The United States Department of Transportation (DOT) reported that there were 673 less highway fatalities in 2017 in comparison to 2016. In fact, the number of deaths resulting from an accident on the highway has dropped in most categories except those involving large trucks; according to the National Highway Traffic Safety Administration (NHTSA).
Their statistics show that fatalities from trucking accidents raised 9% from 2016 to 2017. The NHTSA recognizes these vehicles as a truck with a GVWR higher than 10,000 pounds. This includes both commercial, and non-commercial vehicles. Anything greater than 10,000 pounds enters the tractor-trailer and straight trucks category.
NHTSA reports say that there was a 5.8% increase of fatalities involving tractor-trailers, and an 18.7% raise in single-unit straight truck fatalities. There were, in total, 4,761 large truck deaths in 2017. That is an increase of 392 deaths compared to the 2016 total number. There was also an increase of SUV crash fatalities, going up 3% between 2016 and 2017. Ray Martinez, with the Federal Motor Carrier Safety Administration (FMCSA), stated that failure to wear a seatbelt resulted in a quarter of occupant deaths in accidents involving large trucks.
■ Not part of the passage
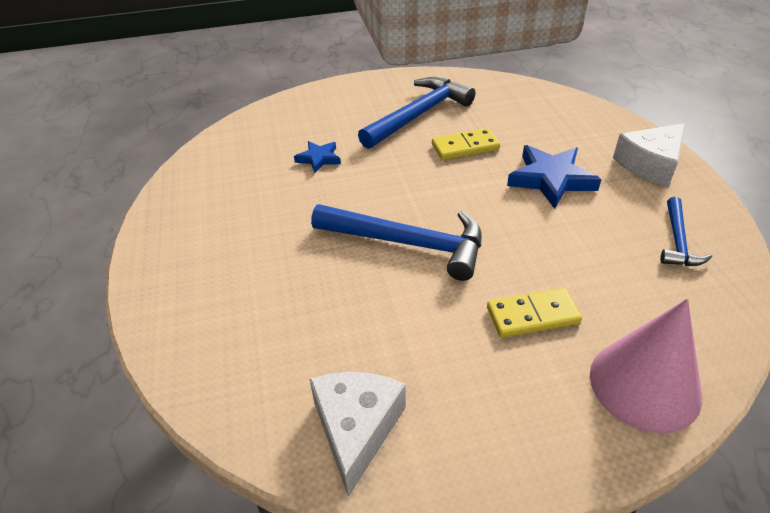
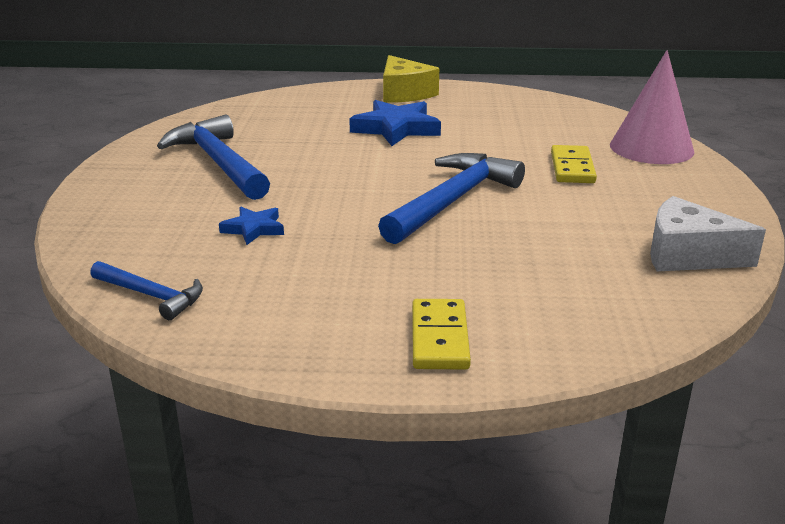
camera: 75 degrees left, 15 degrees down
yellow domino [432,128,500,160] -> yellow domino moved to [412,299,471,370]
white cheese [613,123,685,187] -> yellow cheese [383,55,439,103]
blue hammer [660,197,712,266] -> blue hammer moved to [90,261,203,320]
Although numbers are dropping in several categories, there is still a large number of on-the-road fatalities overall. “The good news is that fatalities are trending downward after increasing for the two previous years. But the tragic news is that 37,133 people lost their lives in motor vehicle crashes in 2017. All of us need to work together to reduce fatalities on the roads,” Elaine Chao, Secretary of Transportation says. “Safety is the Departments number-one priority”.
The NHTSA report is categorized based on vehicle type, location, age, and many other factors. The full report will be available in the fall of 2019. Until then, the NHTSA says it is too soon to form a theory on possible future changes in deaths on our highways.
They have also released an early estimate of reported vehicle deaths for the first six months of 2018. So far, it predicts a 3.1% decrease in traffic deaths. Their rough estimate states that there have been 17,120 highway fatalities in 2018 versus the 17,644 deaths over the same period in 2017.